(Stored items):

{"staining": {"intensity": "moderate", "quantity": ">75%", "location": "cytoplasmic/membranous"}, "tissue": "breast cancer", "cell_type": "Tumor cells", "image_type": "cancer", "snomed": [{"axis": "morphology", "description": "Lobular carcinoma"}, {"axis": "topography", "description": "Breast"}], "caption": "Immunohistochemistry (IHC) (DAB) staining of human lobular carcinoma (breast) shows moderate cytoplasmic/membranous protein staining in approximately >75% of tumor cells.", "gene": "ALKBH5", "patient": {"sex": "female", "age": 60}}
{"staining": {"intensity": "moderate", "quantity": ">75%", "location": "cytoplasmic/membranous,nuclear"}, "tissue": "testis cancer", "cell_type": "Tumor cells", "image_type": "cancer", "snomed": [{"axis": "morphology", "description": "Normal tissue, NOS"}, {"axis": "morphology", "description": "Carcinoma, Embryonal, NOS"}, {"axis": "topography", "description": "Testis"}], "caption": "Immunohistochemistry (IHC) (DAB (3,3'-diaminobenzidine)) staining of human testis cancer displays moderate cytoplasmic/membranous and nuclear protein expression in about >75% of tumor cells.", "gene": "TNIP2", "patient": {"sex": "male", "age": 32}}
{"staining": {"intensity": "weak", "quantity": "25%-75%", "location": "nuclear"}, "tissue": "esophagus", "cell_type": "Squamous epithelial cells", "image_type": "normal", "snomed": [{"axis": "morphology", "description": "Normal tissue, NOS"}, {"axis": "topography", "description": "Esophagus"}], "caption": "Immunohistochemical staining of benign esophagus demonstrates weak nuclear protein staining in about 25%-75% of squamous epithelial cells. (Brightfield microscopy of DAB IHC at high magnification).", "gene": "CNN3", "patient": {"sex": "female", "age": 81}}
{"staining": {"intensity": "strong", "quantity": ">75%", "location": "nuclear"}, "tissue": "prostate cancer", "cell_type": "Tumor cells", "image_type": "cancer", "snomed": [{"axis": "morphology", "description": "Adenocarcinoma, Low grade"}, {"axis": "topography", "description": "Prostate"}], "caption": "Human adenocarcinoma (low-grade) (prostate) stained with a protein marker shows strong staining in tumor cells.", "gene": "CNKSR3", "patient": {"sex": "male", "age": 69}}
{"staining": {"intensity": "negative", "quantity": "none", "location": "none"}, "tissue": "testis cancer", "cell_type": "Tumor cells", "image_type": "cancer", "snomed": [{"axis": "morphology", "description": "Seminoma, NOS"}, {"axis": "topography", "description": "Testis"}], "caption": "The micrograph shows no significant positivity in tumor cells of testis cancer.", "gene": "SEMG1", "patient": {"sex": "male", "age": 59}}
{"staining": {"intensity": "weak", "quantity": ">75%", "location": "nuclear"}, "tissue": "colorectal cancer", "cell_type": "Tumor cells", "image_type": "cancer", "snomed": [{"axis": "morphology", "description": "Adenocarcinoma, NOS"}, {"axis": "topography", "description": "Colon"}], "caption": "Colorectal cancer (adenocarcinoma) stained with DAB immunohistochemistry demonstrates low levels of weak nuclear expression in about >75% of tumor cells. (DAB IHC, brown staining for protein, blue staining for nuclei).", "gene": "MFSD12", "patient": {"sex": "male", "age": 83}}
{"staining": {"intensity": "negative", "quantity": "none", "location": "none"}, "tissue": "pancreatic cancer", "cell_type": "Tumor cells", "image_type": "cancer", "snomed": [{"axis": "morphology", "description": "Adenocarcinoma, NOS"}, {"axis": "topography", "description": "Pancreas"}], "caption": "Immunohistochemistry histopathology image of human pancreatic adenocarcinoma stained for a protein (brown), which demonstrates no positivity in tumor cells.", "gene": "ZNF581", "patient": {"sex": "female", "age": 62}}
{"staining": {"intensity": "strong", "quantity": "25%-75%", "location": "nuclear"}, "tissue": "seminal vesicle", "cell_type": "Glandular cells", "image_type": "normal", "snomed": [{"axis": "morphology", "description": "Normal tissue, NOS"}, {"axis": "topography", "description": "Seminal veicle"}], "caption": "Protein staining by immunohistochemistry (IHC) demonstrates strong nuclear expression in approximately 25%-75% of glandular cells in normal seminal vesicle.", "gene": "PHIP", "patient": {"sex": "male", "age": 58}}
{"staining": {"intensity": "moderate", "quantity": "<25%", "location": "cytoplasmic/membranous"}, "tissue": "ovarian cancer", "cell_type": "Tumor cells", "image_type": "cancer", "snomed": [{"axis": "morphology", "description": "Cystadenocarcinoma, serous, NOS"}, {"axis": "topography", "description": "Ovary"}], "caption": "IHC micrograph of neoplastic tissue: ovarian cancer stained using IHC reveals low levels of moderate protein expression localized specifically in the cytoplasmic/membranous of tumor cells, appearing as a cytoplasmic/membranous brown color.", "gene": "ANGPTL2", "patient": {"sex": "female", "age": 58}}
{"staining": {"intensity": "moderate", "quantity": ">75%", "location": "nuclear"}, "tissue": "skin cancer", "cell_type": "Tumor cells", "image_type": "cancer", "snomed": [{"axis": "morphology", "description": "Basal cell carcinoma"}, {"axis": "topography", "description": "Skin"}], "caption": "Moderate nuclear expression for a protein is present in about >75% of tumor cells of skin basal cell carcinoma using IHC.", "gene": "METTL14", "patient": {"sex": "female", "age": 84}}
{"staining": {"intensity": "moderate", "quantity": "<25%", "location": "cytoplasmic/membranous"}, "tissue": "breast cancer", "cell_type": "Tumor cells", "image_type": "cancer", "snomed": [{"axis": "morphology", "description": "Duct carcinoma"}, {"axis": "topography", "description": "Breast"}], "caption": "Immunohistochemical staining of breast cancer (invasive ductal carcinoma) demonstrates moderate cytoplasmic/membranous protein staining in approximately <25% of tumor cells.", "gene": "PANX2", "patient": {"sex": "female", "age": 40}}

(WORK TO BE COMPLETED): The records need to be copied exactly, with no line left out.

(RESPONSE FOR THIS EXERCISE):
{"staining": {"intensity": "moderate", "quantity": ">75%", "location": "cytoplasmic/membranous"}, "tissue": "breast cancer", "cell_type": "Tumor cells", "image_type": "cancer", "snomed": [{"axis": "morphology", "description": "Lobular carcinoma"}, {"axis": "topography", "description": "Breast"}], "caption": "Immunohistochemistry (IHC) (DAB) staining of human lobular carcinoma (breast) shows moderate cytoplasmic/membranous protein staining in approximately >75% of tumor cells.", "gene": "ALKBH5", "patient": {"sex": "female", "age": 60}}
{"staining": {"intensity": "moderate", "quantity": ">75%", "location": "cytoplasmic/membranous,nuclear"}, "tissue": "testis cancer", "cell_type": "Tumor cells", "image_type": "cancer", "snomed": [{"axis": "morphology", "description": "Normal tissue, NOS"}, {"axis": "morphology", "description": "Carcinoma, Embryonal, NOS"}, {"axis": "topography", "description": "Testis"}], "caption": "Immunohistochemistry (IHC) (DAB (3,3'-diaminobenzidine)) staining of human testis cancer displays moderate cytoplasmic/membranous and nuclear protein expression in about >75% of tumor cells.", "gene": "TNIP2", "patient": {"sex": "male", "age": 32}}
{"staining": {"intensity": "weak", "quantity": "25%-75%", "location": "nuclear"}, "tissue": "esophagus", "cell_type": "Squamous epithelial cells", "image_type": "normal", "snomed": [{"axis": "morphology", "description": "Normal tissue, NOS"}, {"axis": "topography", "description": "Esophagus"}], "caption": "Immunohistochemical staining of benign esophagus demonstrates weak nuclear protein staining in about 25%-75% of squamous epithelial cells. (Brightfield microscopy of DAB IHC at high magnification).", "gene": "CNN3", "patient": {"sex": "female", "age": 81}}
{"staining": {"intensity": "strong", "quantity": ">75%", "location": "nuclear"}, "tissue": "prostate cancer", "cell_type": "Tumor cells", "image_type": "cancer", "snomed": [{"axis": "morphology", "description": "Adenocarcinoma, Low grade"}, {"axis": "topography", "description": "Prostate"}], "caption": "Human adenocarcinoma (low-grade) (prostate) stained with a protein marker shows strong staining in tumor cells.", "gene": "CNKSR3", "patient": {"sex": "male", "age": 69}}
{"staining": {"intensity": "negative", "quantity": "none", "location": "none"}, "tissue": "testis cancer", "cell_type": "Tumor cells", "image_type": "cancer", "snomed": [{"axis": "morphology", "description": "Seminoma, NOS"}, {"axis": "topography", "description": "Testis"}], "caption": "The micrograph shows no significant positivity in tumor cells of testis cancer.", "gene": "SEMG1", "patient": {"sex": "male", "age": 59}}
{"staining": {"intensity": "weak", "quantity": ">75%", "location": "nuclear"}, "tissue": "colorectal cancer", "cell_type": "Tumor cells", "image_type": "cancer", "snomed": [{"axis": "morphology", "description": "Adenocarcinoma, NOS"}, {"axis": "topography", "description": "Colon"}], "caption": "Colorectal cancer (adenocarcinoma) stained with DAB immunohistochemistry demonstrates low levels of weak nuclear expression in about >75% of tumor cells. (DAB IHC, brown staining for protein, blue staining for nuclei).", "gene": "MFSD12", "patient": {"sex": "male", "age": 83}}
{"staining": {"intensity": "negative", "quantity": "none", "location": "none"}, "tissue": "pancreatic cancer", "cell_type": "Tumor cells", "image_type": "cancer", "snomed": [{"axis": "morphology", "description": "Adenocarcinoma, NOS"}, {"axis": "topography", "description": "Pancreas"}], "caption": "Immunohistochemistry histopathology image of human pancreatic adenocarcinoma stained for a protein (brown), which demonstrates no positivity in tumor cells.", "gene": "ZNF581", "patient": {"sex": "female", "age": 62}}
{"staining": {"intensity": "strong", "quantity": "25%-75%", "location": "nuclear"}, "tissue": "seminal vesicle", "cell_type": "Glandular cells", "image_type": "normal", "snomed": [{"axis": "morphology", "description": "Normal tissue, NOS"}, {"axis": "topography", "description": "Seminal veicle"}], "caption": "Protein staining by immunohistochemistry (IHC) demonstrates strong nuclear expression in approximately 25%-75% of glandular cells in normal seminal vesicle.", "gene": "PHIP", "patient": {"sex": "male", "age": 58}}
{"staining": {"intensity": "moderate", "quantity": "<25%", "location": "cytoplasmic/membranous"}, "tissue": "ovarian cancer", "cell_type": "Tumor cells", "image_type": "cancer", "snomed": [{"axis": "morphology", "description": "Cystadenocarcinoma, serous, NOS"}, {"axis": "topography", "description": "Ovary"}], "caption": "IHC micrograph of neoplastic tissue: ovarian cancer stained using IHC reveals low levels of moderate protein expression localized specifically in the cytoplasmic/membranous of tumor cells, appearing as a cytoplasmic/membranous brown color.", "gene": "ANGPTL2", "patient": {"sex": "female", "age": 58}}
{"staining": {"intensity": "moderate", "quantity": ">75%", "location": "nuclear"}, "tissue": "skin cancer", "cell_type": "Tumor cells", "image_type": "cancer", "snomed": [{"axis": "morphology", "description": "Basal cell carcinoma"}, {"axis": "topography", "description": "Skin"}], "caption": "Moderate nuclear expression for a protein is present in about >75% of tumor cells of skin basal cell carcinoma using IHC.", "gene": "METTL14", "patient": {"sex": "female", "age": 84}}
{"staining": {"intensity": "moderate", "quantity": "<25%", "location": "cytoplasmic/membranous"}, "tissue": "breast cancer", "cell_type": "Tumor cells", "image_type": "cancer", "snomed": [{"axis": "morphology", "description": "Duct carcinoma"}, {"axis": "topography", "description": "Breast"}], "caption": "Immunohistochemical staining of breast cancer (invasive ductal carcinoma) demonstrates moderate cytoplasmic/membranous protein staining in approximately <25% of tumor cells.", "gene": "PANX2", "patient": {"sex": "female", "age": 40}}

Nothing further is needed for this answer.